Beyond its tremendous didactic capacities, the symposium was structured to be a perfect milieu for exchanging ideas between eminent scholars and brilliant minds. I had the chance to talk to some of the legendary figures in the discipline and received insightful reflections on my research on the “implications of the unconscious in landscape.” There was a remarkable interest in the book that I am now editing precisely due to its subject. The book is a collection of essays from a two-part symposium 2012-13, titled East-West Dialogues organized by the University of Miami School of Architecture and co-sponsored by DOCOMOMO-US/Florida. Focusing on the modern campuses, their landscapes, and their design principles, the book shared a common ground with some of the presentations. The inspirations from the symposium enriched my way of thinking about both my own line of inquiry as well as the profundity of concerns in the design of complex landscapes such as university campuses.

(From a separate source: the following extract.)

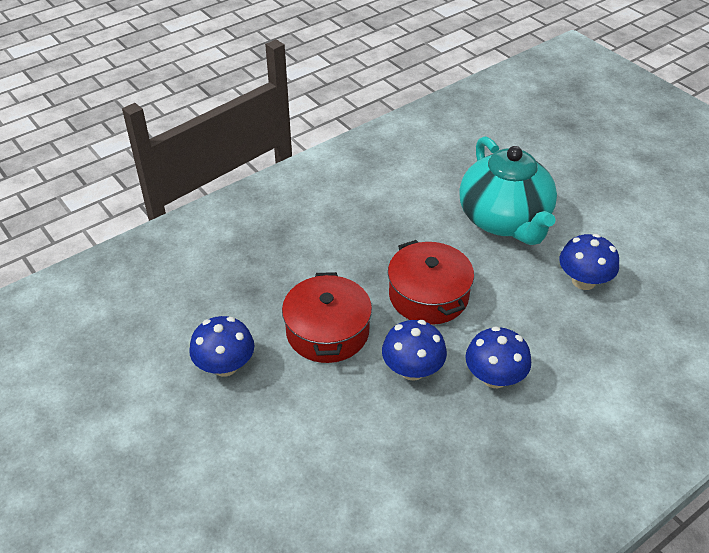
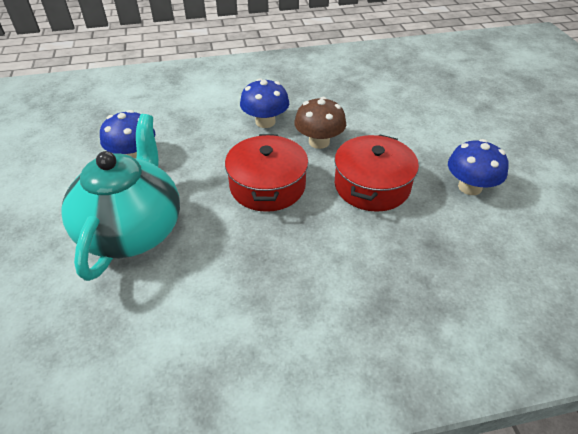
camera: 155 degrees left, 0 degrees up
(412, 369) = (319, 142): blue mushroom -> brown mushroom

Again, I truly appreciate the travel award and look forward to future events.

 

Jenn Thomas, University of Illinois at Urbana-Champaign, PhD Candidate, Dept. of Landscape Architecture

A few days before I left for the Landscape and the Academy symposium at Dumbarton Oaks, I served as a reviewer for the sophomore landscape architecture Site Design Studio final presentations at the University of Illinois.   Over the semester, students grappled with redesigning the perennially problematic transportation corridor on the western edge of campus (Wright Street).  Bus and bicycle routes were reconfigured, pedestrian and social zones were reimagined, and students offered a variety of solutions that mimicked various urban “green street” initiatives while also often integrating recent successful design precedents they saw on a class trip to New York City.  Their design proposals reflected the current educational and professional moment, a moment that can trace its institutional heritage well beyond the confines of this present place and these specific concerns.  We all were, in our own way, participating in a dialogue about Landscape and the Academy.  It was a fortuitous precursor.

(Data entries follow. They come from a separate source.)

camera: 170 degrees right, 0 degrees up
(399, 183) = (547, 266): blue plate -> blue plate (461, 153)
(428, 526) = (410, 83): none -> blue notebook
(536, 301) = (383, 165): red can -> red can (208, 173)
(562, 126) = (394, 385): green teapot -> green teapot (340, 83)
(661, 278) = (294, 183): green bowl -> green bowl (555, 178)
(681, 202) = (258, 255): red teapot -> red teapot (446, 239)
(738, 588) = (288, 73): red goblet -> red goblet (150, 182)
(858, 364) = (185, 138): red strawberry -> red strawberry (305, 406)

Like any institutional facility, campus landscapes persistently adapt and respond to shifting educational and community needs.  As an emerging historian, learning about how this may have occurred in the past is fascinating; pondering how campuses should or could be in the near future is more challenging, due to the complex and speculative possibilities.  In the past, the term university “campus” may have evoked an imagined landscape, one of demarcation and bounds, yet most of the symposium speakers revealed that there was and continues to be a curious tension regarding that characterization.  Main campuses, field stations, branch campuses, university preserves and forests—were university landscapes ever really bounded?  The short answer is yes, by a host of cultural, pedagogical, and hierarchical priorities of a given moment, which become manifest in the academic landscape overtly and covertly but notions of bounded-ness and unbounded transition inform what constitutes an academic landscape.   This has had both intentional and unintentional consequences, which then generates subsequent responses and further (re)designs.  After Landscape and the Academy I have more questions than answers but as someone who researches institutional landscape histories regularly, I thoroughly enjoy pondering issues that various presentations induced.

I noted in an email sent to John Beardsley that, “…the speakers and … topics convey[ed] a wide range of perspectives and rich intellectual substance … it was a lot of fun to be a part of the activities during the speaker Q & A [as a Mellon Travel Award recipient].  I think it also helped facilitate … subsequent conversations.  I really enjoyed the symposium!”  I hope that a publication will be forthcoming as a result of Landscape and the Academy because I would like to be able to revisit the topics and have access to a more in-depth analysis of the scholarship presented. 

I would like to thank everyone at Dumbarton Oaks and the Garden and Landscape Studies program again for awarding me the Mellon Travel Grant.  The symposium provided a wonderful opportunity to hear and meet interesting scholars and helped broaden my understanding of the history of landscapes and the academy.